**Assigned task A**
In the entries, from the line with "black fleece hoodie at center is 35.33" up to and including the line with "height=640 pixels. black", how would those lines read if you substituted "fuzzy gray fur" for "fuzzy brown fur" and left everything else the same?

**Excerpt provided**
By the way, Bibi is in a very, very bad spot because he's articulated two goals for this war: the destruction of Hamas and returning all of the hostages. It's very easy to see a world in which he accomplishes neither of those: get some hostages out but not all of them, batter Hamas very badly but leave Sinwar and Mohammed Deif in place in Gaza. And then Israelis have to look around and say, 'My God, really? Even when we decided to pull out all the stops, we couldn't win?' Israelis don't know that feeling. There's no such thing as, 'We did everything we needed to do and we didn't win.' We've just never had that. I mean, we sort of had that in the Lebanon War, the second Lebanon War--well, [?] the first Lebanon War--but Lebanon was a bit more of a war of choice. In other words, we had to go in and try to stop some of the terrorist attacks on Kiryat Shmona, which is a town in the very north, but it was a different set of circumstances. It was not perceived by most Israelis as being existential.

I don't know a single Israeli who does not think we should be fighting this. I don't know a single one. Maybe you do, and I'm sure they're out there.

Russ Roberts: I know one.

Daniel Gordis: Well, that's probably the one. I just don't don't know any Israelis who think that we shouldn't be pursuing this war.

By the way, I know a lot of American Jews who say to me, like, 'Where is the Israeli Left? Where are these Israeli Progressives that normally I talk to all the time and now I'm not hearing from?' I actually said to some person last week, I said, 'Oh, I can tell you where they are. They're actually in the cockpits dropping bombs on Gaza. That's where the Israeli--.' I mean, that's not cute. That's actually true. The people who were the head of the protest movement are the pilots who said they weren't going to fly who are now flying 24/7. They went right back to work, right away.

Russ Roberts: They said they weren't going to fly because they did not feel that Netanyahu's coalition represented them, and so they stopped doing their reserve training in the months of judicial reform that were so contentious. And then as soon as October 7th happened, they ran to their planes and they--

Daniel Gordis: Two and a half hours later. After it started at 6:30 in the morning, two and a half hours later they were in the cockpits.

Russ Roberts: And everybody else was in their convoy and truck and car getting to their bases and reporting. And others outside of Israel who had been supporting the protests and been an anti-Bibi, anti-Netanyahu were fighting their way to get back here to defend their country. So, it's an extraordinary moment.

43:00

Russ Roberts: Do you have any optimism, Danny? Do you have any?

Daniel Gordis: Yeah.

Russ Roberts: Give me what you got.

Daniel Gordis: I have optimism. You said before that my pessimism is a little surprising. I'm not pessimistic. I don't know that we're going to destroy Hamas, and I don't think we're going to get all the hostages back, unfortunately.

But I think that certain things have happened to this country that, at the end of the day, are going to make us much stronger. We have been reminded that we did not move Israel from the Middle East to Western Europe. In other words, we pretended in Tel Aviv that you give enough high tech companies and enough startups and a lot of fancy cafes and bars and restaurants and Tumi stores--you know, we don't have an Apple store, but the closest thing to it--you'll live that kind of a life. And you think: Yeah, back in the 1940s and 1950s and 1960s we were in the Middle East, but now we're kind of in Western Europe.

**Assigned task B**
In the interview excerpt, which town in the very north is named as the target of terrorist attacks?

**Exercise data**
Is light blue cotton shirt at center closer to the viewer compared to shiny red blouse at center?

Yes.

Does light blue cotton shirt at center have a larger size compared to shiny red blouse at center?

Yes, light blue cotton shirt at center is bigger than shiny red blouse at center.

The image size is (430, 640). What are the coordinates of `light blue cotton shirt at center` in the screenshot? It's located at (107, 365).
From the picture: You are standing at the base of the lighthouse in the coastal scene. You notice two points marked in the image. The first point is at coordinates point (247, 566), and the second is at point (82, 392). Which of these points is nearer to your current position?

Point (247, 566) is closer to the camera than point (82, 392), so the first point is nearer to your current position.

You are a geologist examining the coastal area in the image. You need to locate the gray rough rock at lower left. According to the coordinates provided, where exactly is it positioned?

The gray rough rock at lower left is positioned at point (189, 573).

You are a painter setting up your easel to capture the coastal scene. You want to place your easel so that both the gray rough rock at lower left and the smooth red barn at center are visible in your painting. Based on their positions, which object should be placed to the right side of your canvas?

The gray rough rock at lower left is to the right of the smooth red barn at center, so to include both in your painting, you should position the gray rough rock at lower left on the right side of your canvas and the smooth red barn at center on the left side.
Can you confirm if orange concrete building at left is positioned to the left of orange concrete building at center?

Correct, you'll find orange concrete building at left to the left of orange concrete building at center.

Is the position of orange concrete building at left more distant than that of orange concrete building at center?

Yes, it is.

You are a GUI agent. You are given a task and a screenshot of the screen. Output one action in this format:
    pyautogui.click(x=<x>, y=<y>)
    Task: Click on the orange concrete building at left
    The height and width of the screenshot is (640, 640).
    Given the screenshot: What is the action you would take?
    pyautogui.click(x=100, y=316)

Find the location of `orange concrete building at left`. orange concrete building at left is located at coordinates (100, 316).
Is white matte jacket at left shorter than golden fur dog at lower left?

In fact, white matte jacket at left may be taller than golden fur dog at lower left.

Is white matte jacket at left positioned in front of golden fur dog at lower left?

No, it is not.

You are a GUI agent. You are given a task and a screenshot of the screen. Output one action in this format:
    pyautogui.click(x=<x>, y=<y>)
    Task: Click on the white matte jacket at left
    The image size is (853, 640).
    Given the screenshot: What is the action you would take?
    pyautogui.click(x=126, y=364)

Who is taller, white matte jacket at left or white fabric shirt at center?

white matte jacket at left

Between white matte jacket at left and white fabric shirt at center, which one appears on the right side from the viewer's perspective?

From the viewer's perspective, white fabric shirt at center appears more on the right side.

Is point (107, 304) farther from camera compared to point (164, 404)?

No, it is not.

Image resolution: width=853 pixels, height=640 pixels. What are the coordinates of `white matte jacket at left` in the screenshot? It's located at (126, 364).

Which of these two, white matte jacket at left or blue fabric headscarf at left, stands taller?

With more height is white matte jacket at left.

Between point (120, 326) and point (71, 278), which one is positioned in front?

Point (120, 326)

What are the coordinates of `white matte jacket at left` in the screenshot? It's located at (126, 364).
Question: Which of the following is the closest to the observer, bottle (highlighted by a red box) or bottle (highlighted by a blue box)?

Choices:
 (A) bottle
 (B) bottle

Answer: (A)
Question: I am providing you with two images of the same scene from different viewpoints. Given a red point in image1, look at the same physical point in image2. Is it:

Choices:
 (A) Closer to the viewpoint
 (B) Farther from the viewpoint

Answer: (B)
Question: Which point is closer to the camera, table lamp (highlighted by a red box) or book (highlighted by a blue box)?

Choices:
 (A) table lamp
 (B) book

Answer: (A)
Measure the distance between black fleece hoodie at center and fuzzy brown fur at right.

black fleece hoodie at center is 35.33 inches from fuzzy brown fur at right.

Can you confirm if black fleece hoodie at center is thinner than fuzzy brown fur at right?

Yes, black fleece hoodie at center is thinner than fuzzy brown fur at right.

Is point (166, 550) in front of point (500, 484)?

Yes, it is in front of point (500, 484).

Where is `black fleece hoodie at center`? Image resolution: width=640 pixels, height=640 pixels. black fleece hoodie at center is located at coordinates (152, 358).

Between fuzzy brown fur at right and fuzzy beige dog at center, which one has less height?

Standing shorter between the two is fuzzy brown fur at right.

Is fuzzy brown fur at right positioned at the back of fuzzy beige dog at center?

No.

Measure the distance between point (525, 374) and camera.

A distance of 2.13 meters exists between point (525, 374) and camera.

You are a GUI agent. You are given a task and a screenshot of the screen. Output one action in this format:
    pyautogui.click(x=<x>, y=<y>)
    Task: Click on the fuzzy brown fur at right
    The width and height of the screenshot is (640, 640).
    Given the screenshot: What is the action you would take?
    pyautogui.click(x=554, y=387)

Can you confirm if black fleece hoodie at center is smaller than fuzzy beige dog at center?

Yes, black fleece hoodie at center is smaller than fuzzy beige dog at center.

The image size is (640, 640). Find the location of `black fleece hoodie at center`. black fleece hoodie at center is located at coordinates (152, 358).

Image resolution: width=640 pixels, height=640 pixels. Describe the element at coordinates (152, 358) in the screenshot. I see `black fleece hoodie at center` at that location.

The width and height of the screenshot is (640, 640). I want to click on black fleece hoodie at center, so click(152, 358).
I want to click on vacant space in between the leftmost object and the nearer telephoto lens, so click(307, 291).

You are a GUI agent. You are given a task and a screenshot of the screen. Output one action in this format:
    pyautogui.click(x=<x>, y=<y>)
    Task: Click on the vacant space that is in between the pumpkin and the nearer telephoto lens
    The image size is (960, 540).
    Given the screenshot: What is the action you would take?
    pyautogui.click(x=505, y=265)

**Written answer A**
black fleece hoodie at center is 35.33 inches from fuzzy gray fur at right.

Can you confirm if black fleece hoodie at center is thinner than fuzzy gray fur at right?

Yes, black fleece hoodie at center is thinner than fuzzy gray fur at right.

Is point (166, 550) in front of point (500, 484)?

Yes, it is in front of point (500, 484).

Where is `black fleece hoodie at center`? Image resolution: width=640 pixels, height=640 pixels. black fleece hoodie at center is located at coordinates (152, 358).

**Written answer B**
Kiryat Shmona.